Dans mon souvenir, j’avais bien aimé « changement d’adresse » d’Emmanuel Mouret.
Alors, je suis allée voir son nouveau film, « L’art d’aimer ». Il ne m’a pas fallu 4 images pour avoir envie de partir en courant.
Car le film est censé nous faire réfléchir sur le désir entre deux êtres. Avec des petites phrases soi-disant « éclairantes ».
Par exemple, la première, phrase du film : » Au moment où l’on devient amoureux, à cet instant précis, il se produit en nous une musique particulière. Elle est pour chacun différente et peut survenir à des moments inattendus.. ». Ah bon. Vraiment ? Au moment où on devient amoureux ? et pourquoi pas un coup de foudre de conte de fées, par exemple ? C’est exactement sur ce ton-là, conte de fées, que commence le film. Et comme les contes de fées, il vient servir l’histoire dominante, celle où la sexualité n’est que celle des hommes, même au travers de personnages féminins.
C’est pire que dans une comédie sentimentale hollywoodienne, parce qu’ici, on voudrait nous faire croire qu’il y a une réflexion. Pourtant, les histoires qui s’enchaînent, avec des dialogues creux, des situations qui seraient caricaturales si au moins elles avaient un sens, sont des clichés absolus : par exemple; Ariane Ascaride, en couple « amoureux » depuis longtemps qui dit ne plus pouvoir résister au désir des hommes sur elle, ou Godrèche qui se demande si elle ne doit pas aider son ami Boris qui est très attiré par son physique…ou enfin cette jeune amoureuse qui veut expérimenter une aventure d’un soir avec un autre homme -et avec l’accord de son copain- parce qu’ils se sont jurés de se laisser leur liberté et de tout se dire » : croyez-vous que c’est parce qu’elle désire terriblement un autre homme ? Mais non bien sûr, c’est parce que LUI la désire tellement ». Et comme par hasard, qui est cet « autre homme » : le réalisateur lui-même, Emmanuel Mouret…
Tout le film n’est que ça : ce qui compte, même dans la sexualité des femmes, c’est le désir des hommes, elles sont là pour le servir ou l’assouvir. Mais il y a pire, dans une scène qui est ouvertement une justification du viol. Frederique Bel qui fait « tourner en bourrique » François Cluzet en lui reprochant de ne pas l’embrasser spontanément ou ensuite de ne plus vouloir l’embrasser, n’arrive pas à se décider. Et explique que si elle a du désir pour lui, elle peut le réfréner.
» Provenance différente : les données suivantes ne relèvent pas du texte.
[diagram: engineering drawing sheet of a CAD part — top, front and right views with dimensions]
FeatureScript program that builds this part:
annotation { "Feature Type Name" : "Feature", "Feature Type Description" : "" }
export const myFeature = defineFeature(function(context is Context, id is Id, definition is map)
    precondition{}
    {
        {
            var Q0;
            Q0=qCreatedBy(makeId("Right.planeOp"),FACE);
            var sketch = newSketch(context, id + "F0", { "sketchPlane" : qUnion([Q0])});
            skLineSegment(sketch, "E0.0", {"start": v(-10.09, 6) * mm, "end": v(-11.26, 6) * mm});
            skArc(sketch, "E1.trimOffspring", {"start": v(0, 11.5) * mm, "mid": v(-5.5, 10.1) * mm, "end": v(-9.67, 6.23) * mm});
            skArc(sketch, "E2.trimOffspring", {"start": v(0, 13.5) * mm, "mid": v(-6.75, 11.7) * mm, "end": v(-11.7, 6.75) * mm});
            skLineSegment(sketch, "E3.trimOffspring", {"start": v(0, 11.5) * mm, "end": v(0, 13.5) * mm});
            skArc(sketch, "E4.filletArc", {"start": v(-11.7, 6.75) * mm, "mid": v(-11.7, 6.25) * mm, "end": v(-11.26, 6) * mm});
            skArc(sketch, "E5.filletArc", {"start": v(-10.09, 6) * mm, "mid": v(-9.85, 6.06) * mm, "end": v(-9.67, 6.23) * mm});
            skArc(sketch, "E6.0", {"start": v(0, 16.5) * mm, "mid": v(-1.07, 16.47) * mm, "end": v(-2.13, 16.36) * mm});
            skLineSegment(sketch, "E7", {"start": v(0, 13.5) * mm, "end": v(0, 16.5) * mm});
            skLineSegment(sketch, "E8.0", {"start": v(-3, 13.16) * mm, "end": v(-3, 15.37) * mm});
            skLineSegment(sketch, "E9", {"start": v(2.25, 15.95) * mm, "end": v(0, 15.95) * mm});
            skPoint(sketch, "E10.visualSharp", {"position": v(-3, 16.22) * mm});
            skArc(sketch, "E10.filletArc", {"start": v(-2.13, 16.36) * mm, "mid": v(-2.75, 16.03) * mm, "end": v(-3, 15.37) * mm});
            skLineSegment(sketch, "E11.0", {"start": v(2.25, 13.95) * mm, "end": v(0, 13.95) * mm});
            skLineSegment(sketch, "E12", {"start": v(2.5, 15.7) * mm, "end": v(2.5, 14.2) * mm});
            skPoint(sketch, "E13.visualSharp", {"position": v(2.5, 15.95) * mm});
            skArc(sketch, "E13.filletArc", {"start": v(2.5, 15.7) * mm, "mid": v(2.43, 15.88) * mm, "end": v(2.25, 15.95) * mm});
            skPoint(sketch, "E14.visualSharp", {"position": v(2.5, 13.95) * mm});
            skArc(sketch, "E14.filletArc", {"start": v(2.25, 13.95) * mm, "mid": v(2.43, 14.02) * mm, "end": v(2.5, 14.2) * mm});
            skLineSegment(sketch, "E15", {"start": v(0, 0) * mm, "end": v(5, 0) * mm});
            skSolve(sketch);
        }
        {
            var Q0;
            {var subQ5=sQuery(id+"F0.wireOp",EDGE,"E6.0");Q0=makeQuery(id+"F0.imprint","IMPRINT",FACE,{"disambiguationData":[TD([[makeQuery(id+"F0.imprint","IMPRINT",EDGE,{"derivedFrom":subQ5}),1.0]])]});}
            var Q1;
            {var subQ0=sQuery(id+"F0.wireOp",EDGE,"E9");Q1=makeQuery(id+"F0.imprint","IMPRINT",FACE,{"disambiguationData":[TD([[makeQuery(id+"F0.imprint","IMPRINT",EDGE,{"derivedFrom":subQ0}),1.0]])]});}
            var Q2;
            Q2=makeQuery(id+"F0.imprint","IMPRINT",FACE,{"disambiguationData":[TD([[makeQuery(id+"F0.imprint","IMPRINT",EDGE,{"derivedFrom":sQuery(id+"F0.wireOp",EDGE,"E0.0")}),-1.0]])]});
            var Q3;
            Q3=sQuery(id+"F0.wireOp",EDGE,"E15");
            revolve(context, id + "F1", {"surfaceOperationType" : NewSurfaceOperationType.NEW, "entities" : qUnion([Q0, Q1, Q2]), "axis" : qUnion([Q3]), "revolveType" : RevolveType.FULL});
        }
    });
Elle lui dit alors que lui aussi, puisqu’il dit la désirer très fort et qu’il ne lui saute pas dessus…conséquence, que fait-il ? Il lui dit ça suffit, rentre chez toi, tu as raison ? Non, bien sûr, pour la démentir, il lui saute dessus (on ne voit pas la scène, en raison d’une ellipse, mais c’est là qu’elle mène). Le message qui passe c’est : s’il la viole, elle l’a bien cherché, cette allumeuse écervelée…et ça fait rigoler les spectateurs ! (masculin choisi)
Alors que cela aurait pu être une si jolie occasion de faire reconnaître qu’il n’y a pas de besoin sexuel irrépressible qui fait qu’un homme mourrait de ne pas l’assouvir…(©T.Duch) et qu’il s’agit de viol.
Après maintenant plus de cent ans de cinéma, et des décennies de « libération sexuelle », ne peut-on donc pas voir au cinéma autre chose que toujours la même représentation des femmes et de la sexualité ?
Il faut espérer (je le dis sans trop y croire…) que d’autres hommes arrivent un jour à nous montrer le désir autrement. Parce que sinon, on pourrait imaginer que les hommes ne sont vraiment pas capables de voir les femmes autrement qu’ en soutien-gorge ou décolleté (dans la moitié des scènes, alors que les hommes sont habillés) ou se dévêtant face caméra, et que malheureusement les femmes vont continuer à croire que leur sexualité n’est pas pour elle, mais pour lui…bien sûr, je sais qu’il y a des hommes qui ne sont pas comme ça. Mais le problème, c’est que le miroir déformant dont je parlais ici qu’est le cinéma ou que sont les médias et la littérature masculines, sont incapables de nous le montrer autrement. Et font des ravages.